Hades turned to Persephone then, and he held out his hand. “Come, fair Goddess Persephone, my only love! We have come to the end of speeches and farewells here. And while spring comes to reawaken the land, you and I shall tarry and bide our ghostly time here Above, in my shadow Hall—You in your Bright Aspect, and I as a mere shadow, the Lord Death—until next season when you again return to me Below in the flesh!”

Persephone strode forward with a light step, and approached her immortal lover and husband.

Percy meanwhile descended the dais, and took Beltain’s hand. They stood watching while Hades took Persephone to him in an ethereal embrace, and the snakes around his hair stood up, while a strong wind arose through the Hall, sending up dust and cobwebs in a silver funnel about them. Faster and faster the maelstrom spun, while the immortal forms of the God and Goddess blurred, and soon there was only dusk and light.

Fare thee well, and blessed be, beloved!
sounded both their voices.

Percy and Beltain had no time to blink, for they were back in the mortal world.

 

 

T
he ship sailing from the busy port of Marseille left the harbor and entered the balmy waters of the Mediterranean, with a fair wind and a cargo of goods and passengers.

Percy and Beltain stood on deck, watching the foam and the strange greenish-blue rich waters. Catrine and Niosta were somewhere below deck, together with their father who had arranged everyone’s passage, including a number of former Goraque soldiers and civilians, half the town of San Quellenne and various other stragglers from Lethe, Styx, Morphaea, Balmue, Solemnis, Serenoa, and Tanathe. They were all seen as harmless but incomprehensible foreigners by the ship’s crew of Frenchmen, who could not understand—no matter how much they tried—who the devil these people were and where on earth they had all come from.

“Might they be those wandering Romany folk?” muttered an old sailor.

“Maybe Egyptians?” another said, biting into a knot of rope he was tying.

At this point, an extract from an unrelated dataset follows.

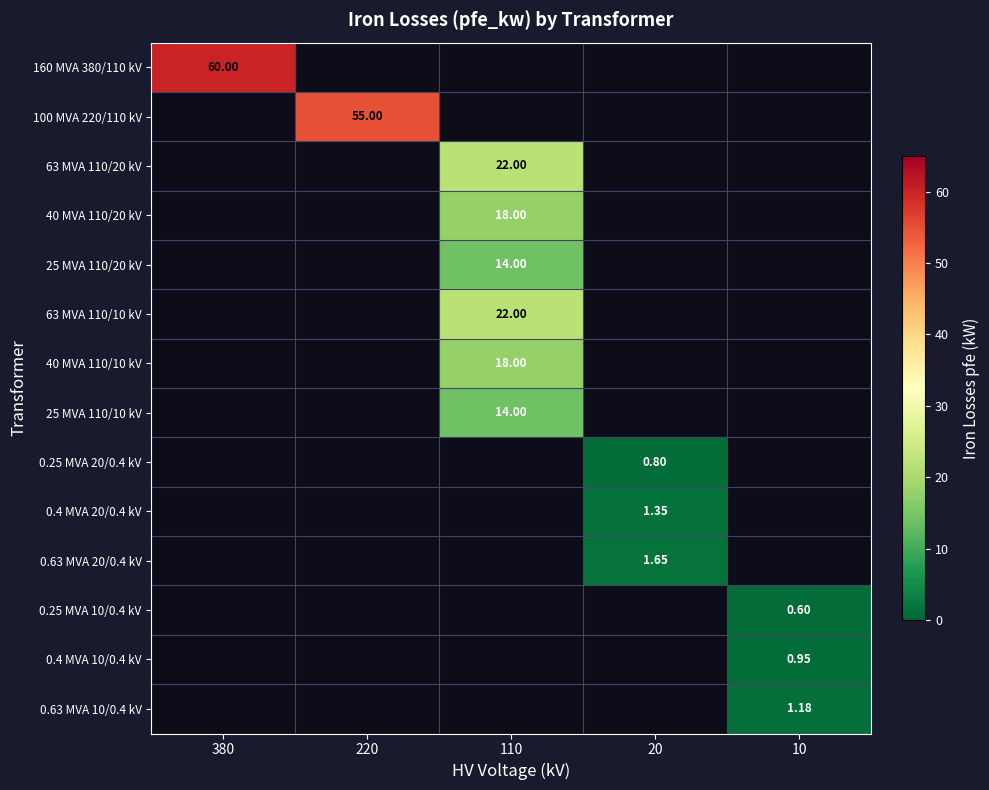

How many positive values does the 100 MVA 220/110 kV series have?

1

“I think that tall knight, the one who stands with the pretty round-cheeked lass, is a Norse Dutchman. . . . He has the look of a fighting man, and a great built on him, well muscled. Those arms,
tres magnifique!
No wonder the
mademoiselle
is sweet on him.”

“About as much as he is on her. It’s a pleasure to watch the young lovers, eh?
Vive l’amour!

The shores of France were receding and Percy cast a soft glance at the misty morning haze and then at Beltain.

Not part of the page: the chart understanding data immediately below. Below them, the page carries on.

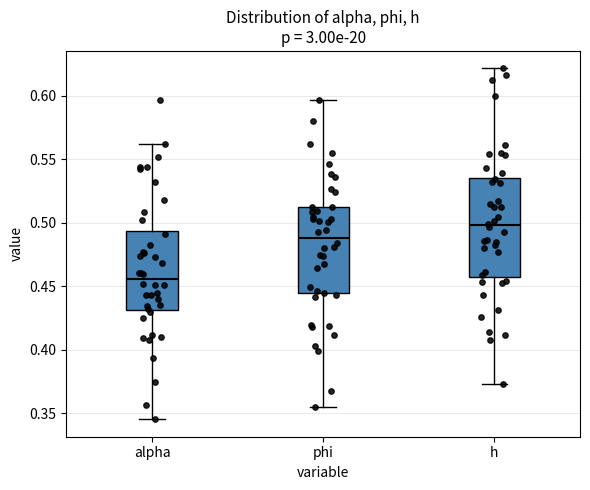

Which box has the highest median line?

h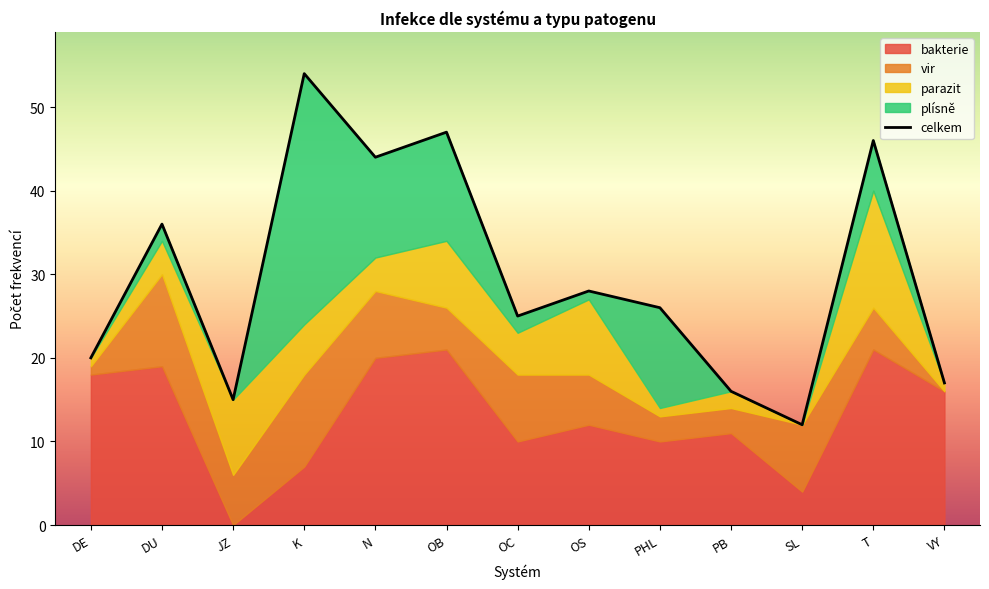

Is it true that vir equals 6 at OS?

True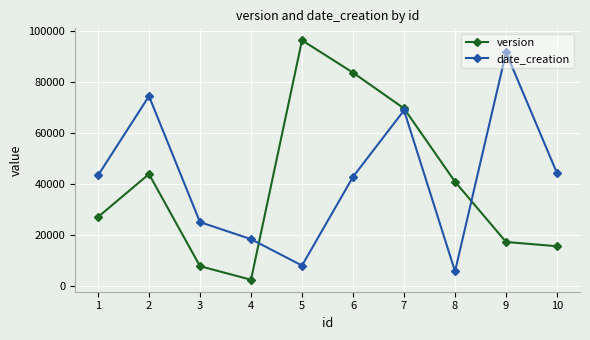

What is the spread (max minus min) of values at 10?

28592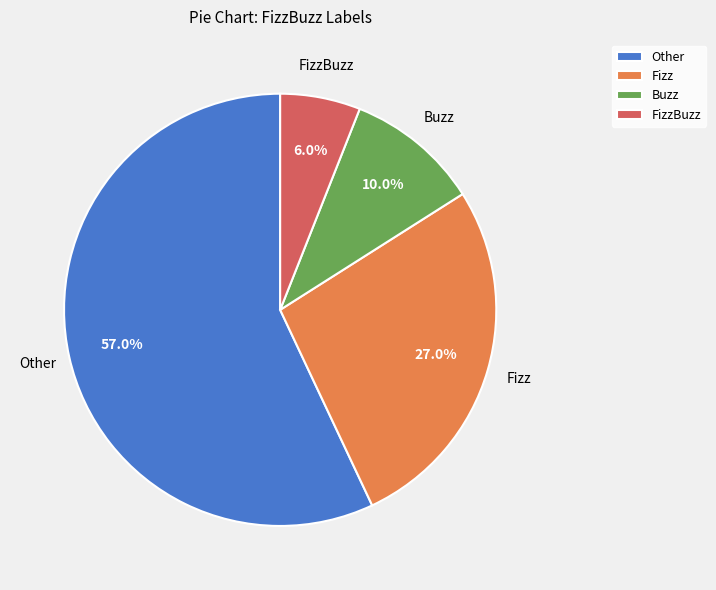

To the nearest percent, what is the combined percentage of Fizz and FizzBuzz?

33%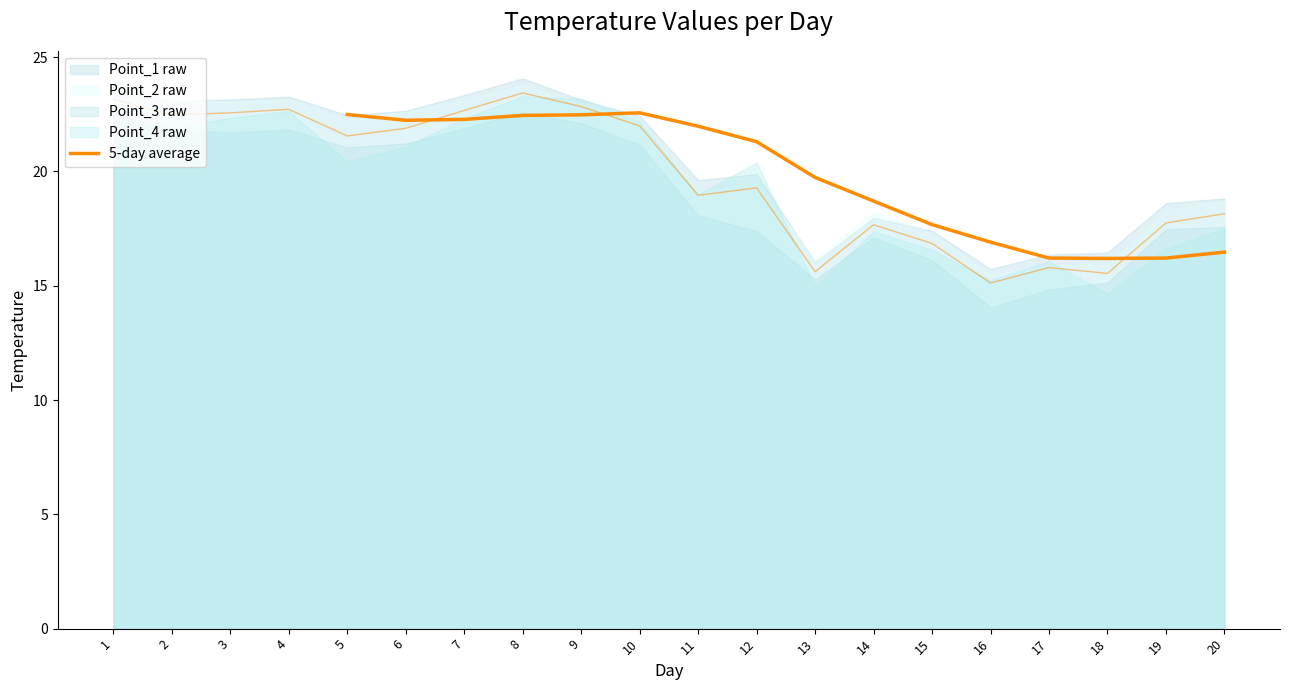

The value at 14 is 29.1. True or false?

False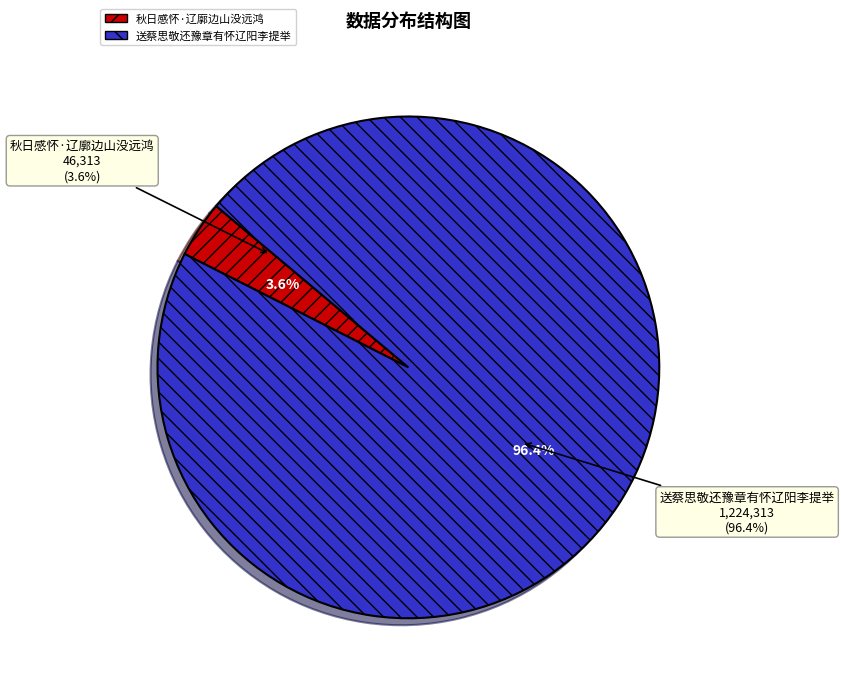

Rank the categories by value from lowest to highest.

秋日感怀·辽廓边山没远鸿, 送蔡思敬还豫章有怀辽阳李提举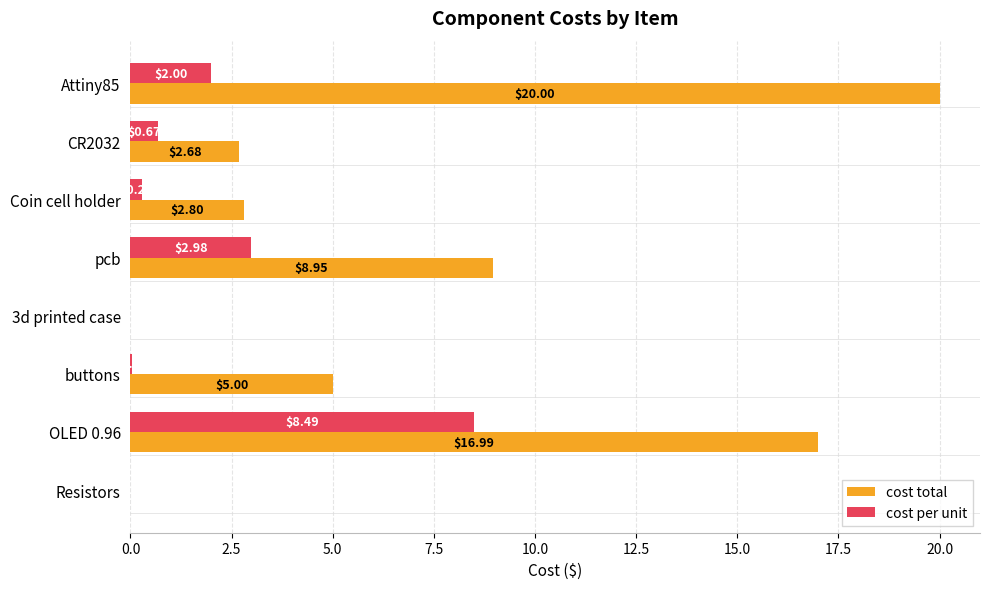

Where is cost per unit nearest to the value 4?

pcb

The young man was looking down at her with a frankly enamored soft gaze of his slate blue eyes. His arm was about her, and Percy leaned into him, and saw underneath the smooth linen of his shirt, open at the neck, the bronze planes of his chest with its light sprinkling of brown hair. She was staring at the spot right above his heart. The skin was pristine, smooth, with not a trace of an old mortal wound—as if it had never happened.

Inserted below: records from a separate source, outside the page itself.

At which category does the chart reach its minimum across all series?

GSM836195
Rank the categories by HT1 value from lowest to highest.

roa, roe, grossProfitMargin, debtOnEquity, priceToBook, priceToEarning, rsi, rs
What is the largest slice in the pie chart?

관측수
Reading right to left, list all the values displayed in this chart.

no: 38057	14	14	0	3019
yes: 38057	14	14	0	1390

Percy breathed a sigh of infinite relief as yet again she placed her fingers upon his chest and felt its strong heart beating. “Promise me,” she said, “you will not die!”

“I promise,” he said with a smile. “Not for a very long time. Not until you are so sick of me that you send me packing as a ninety year old man. And now you must promise the same.”

“Do not die! Not ever!” she said. “Do not even jest, for I cannot bear it, this much I know now. I will end the world myself if anything happens to you, Beltain!”

“But, sweet Percy,” he whispered in her ear. “You are no longer Death’s Champion.”

“I am my own Champion and yours.”

“Will you then wed me, a poor landless knight, with only a good name of Chidair that no one on this earth remembers, duke of a long-gone land, and no fortune except my great black horse, my retired suit of armor, and my sword? Will you give me sweet fat children? Will you strike me lovingly with a skillet once a year in memory of all good things?”